Exercise passage >>
┏━━
]> git.apps.os.sepia.ceph.com Git - ceph-ci.git/commit
src/mon/Monitor: Fix set_elector_disallowed_leaders
authorKamoltat <ksirivad@redhat.com>
Wed, 11 Oct 2023 21:12:03 +0000 (21:12 +0000)
committerKamoltat <ksirivad@redhat.com>
Thu, 12 Oct 2023 20:07:12 +0000 (20:07 +0000)
commit5d1b5da21591c57cb0cbbbc8775b6ea0ced953a4
treecac172d466287cebc90a3ac05dc7333b0d677970
parent17bd0c6aca24a8d10b1f346462d6df2e29afd80e
src/mon/Monitor: Fix set_elector_disallowed_leaders

Problem:

In the monitors we hold 2 copies of disallowed_leader ...
1. MonMap class 2. Elector class.
When computing the ConnectivityScore for the monitors during
the election, we use the `disallowed_leader` from Elector
class to determine which monitors we shouldn't allow to lead.

Now, we rely on the function `set_elector_disallowed_leaders`
to set the `disallowed_leader` of the Elector class, MonMap
class copy of the `disallowed_leader` contains the
`tiebreaker_monitor` so we inherit that plus we also add the
monitors that are dead due to a zone failure.
┗━━
Aim of the exercise >> Continue the commit message about fixing set_elector_disallowed_leaders in the Ceph monitor, starting after its last sentence.

Recorded information >>
┏━━
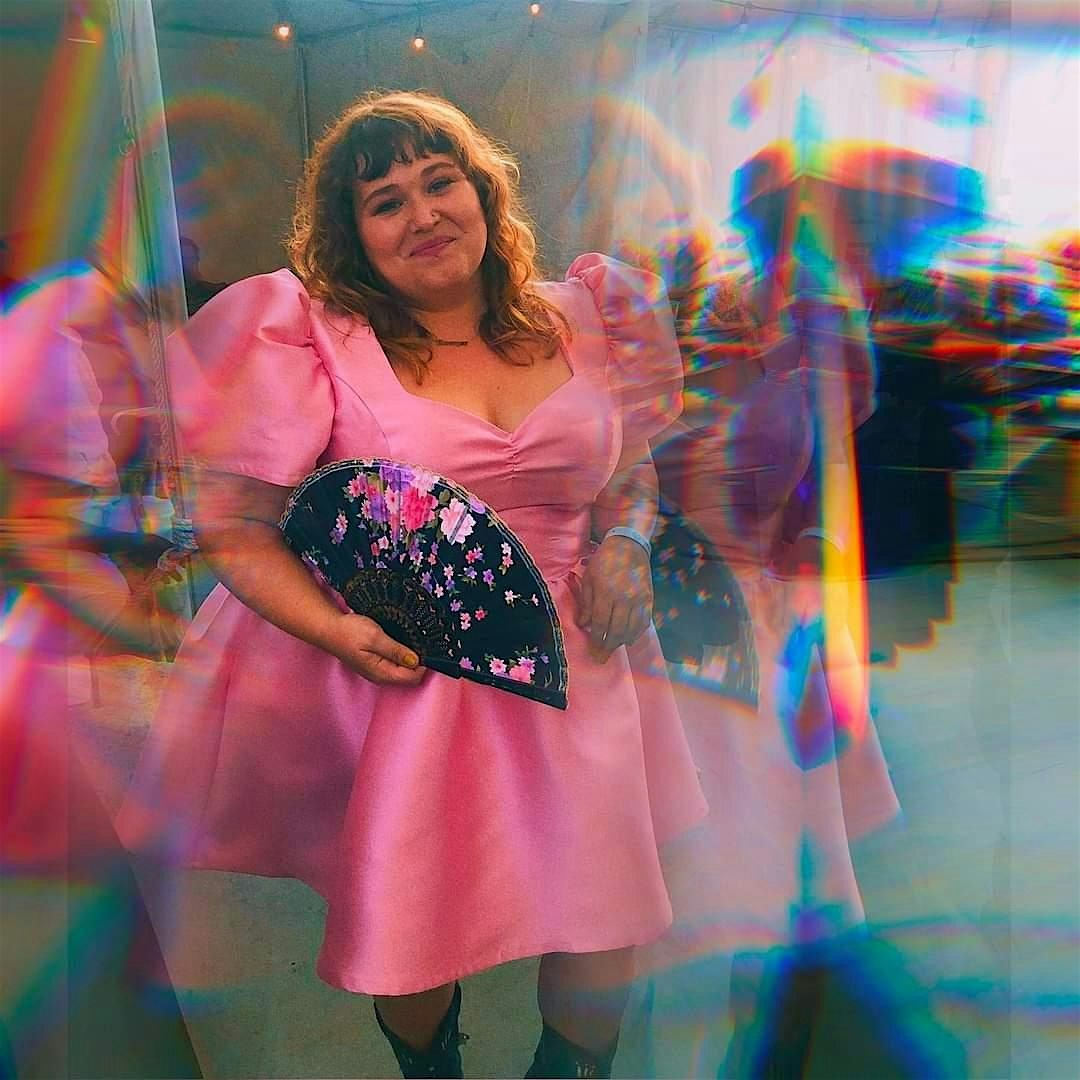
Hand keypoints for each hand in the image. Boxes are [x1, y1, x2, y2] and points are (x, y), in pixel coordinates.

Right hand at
┗━━
Answer box >>
Hence, the `adding dead monitors` phase is only allowed if we can
enter stretch_mode. However, there is a problem when failing over a stretch cluster
zone and reviving the entire zone back up, the revived monitors
couldn't enter stretch_mode when they are at the state of "probing"
since PaxosServices like osdmon becomes unreadable (this is expected)

Solution:

We unconditionally add monitors that are in
`monmap->stretch_marked_down_mons` to the
`disallowed_leaders` list in
`Monitor::set_elector_disallowed_leaders` since
if the monitors are in `monmap->stretch_marked_down_mons`
we know that they probably belong in a marked down
zone and is not fit for lead.

This will fix the problem of newly revived monitors
having different disallowed_leaders set
and getting stuck in election.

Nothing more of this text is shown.